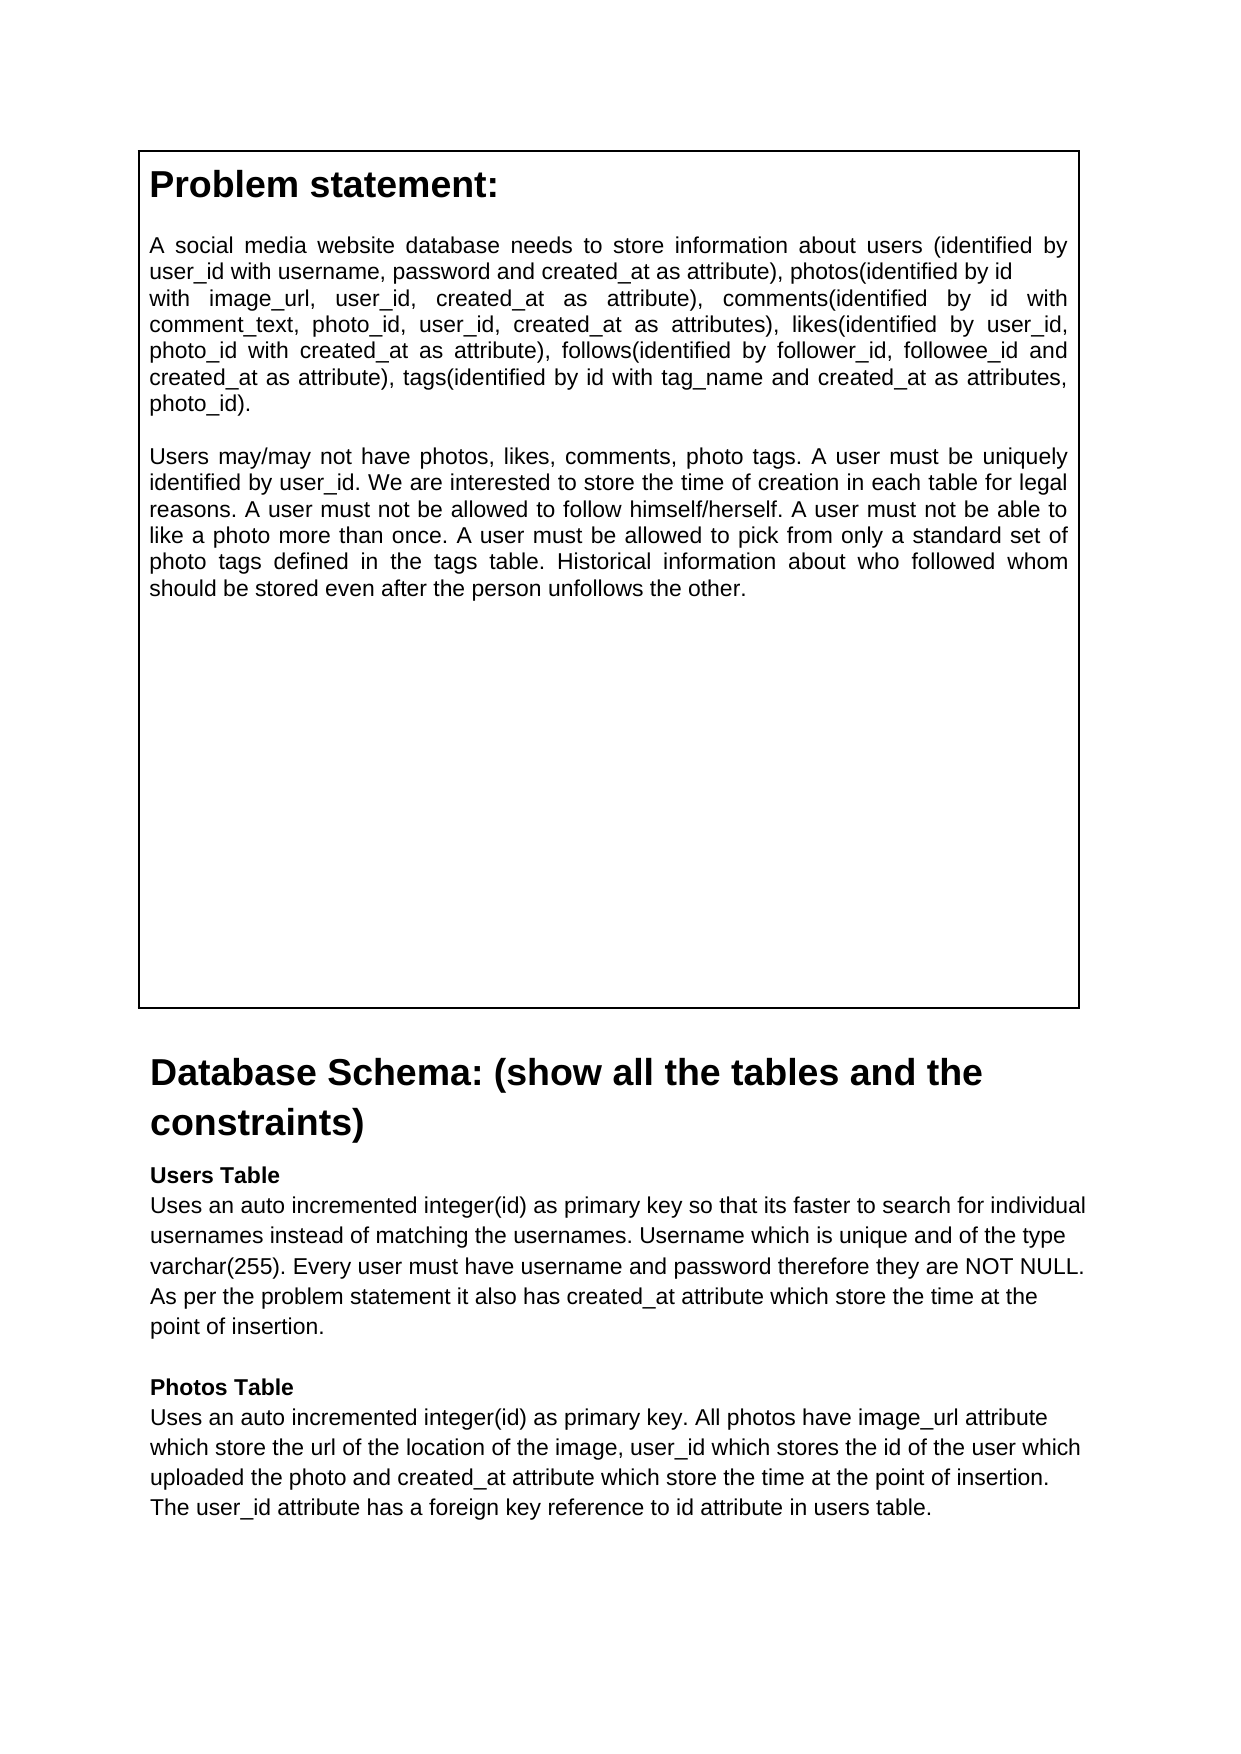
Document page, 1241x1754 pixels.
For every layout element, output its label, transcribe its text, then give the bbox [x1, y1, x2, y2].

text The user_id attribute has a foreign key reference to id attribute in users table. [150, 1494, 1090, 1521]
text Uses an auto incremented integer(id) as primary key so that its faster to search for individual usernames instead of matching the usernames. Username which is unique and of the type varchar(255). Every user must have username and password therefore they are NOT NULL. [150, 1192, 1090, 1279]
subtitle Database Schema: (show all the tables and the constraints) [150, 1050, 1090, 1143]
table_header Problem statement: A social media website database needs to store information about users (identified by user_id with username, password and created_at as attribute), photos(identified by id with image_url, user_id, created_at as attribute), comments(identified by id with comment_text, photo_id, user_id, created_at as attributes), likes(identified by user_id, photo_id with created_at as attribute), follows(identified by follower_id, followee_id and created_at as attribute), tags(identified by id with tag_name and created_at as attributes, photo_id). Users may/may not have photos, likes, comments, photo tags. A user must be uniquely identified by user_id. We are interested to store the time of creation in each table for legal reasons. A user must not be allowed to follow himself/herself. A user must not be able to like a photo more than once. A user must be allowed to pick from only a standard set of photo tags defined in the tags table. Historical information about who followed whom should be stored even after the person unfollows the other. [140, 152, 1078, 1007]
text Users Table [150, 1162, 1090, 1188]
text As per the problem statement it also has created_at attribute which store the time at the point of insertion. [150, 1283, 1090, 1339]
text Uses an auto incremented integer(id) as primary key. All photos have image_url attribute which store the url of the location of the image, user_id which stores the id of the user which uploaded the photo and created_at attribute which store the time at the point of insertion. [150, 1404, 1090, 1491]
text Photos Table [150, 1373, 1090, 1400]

⁂

**YOUR OBJECTIVE**:
Scan the listing for the string "integer" and copy every line that carries it.

**WRITTEN ANSWER**:
text Uses an auto incremented integer(id) as primary key so that its faster to search for individual usernames instead of matching the usernames. Username which is unique and of the type varchar(255). Every user must have username and password therefore they are NOT NULL. [150, 1192, 1090, 1279]
text Uses an auto incremented integer(id) as primary key. All photos have image_url attribute which store the url of the location of the image, user_id which stores the id of the user which uploaded the photo and created_at attribute which store the time at the point of insertion. [150, 1404, 1090, 1491]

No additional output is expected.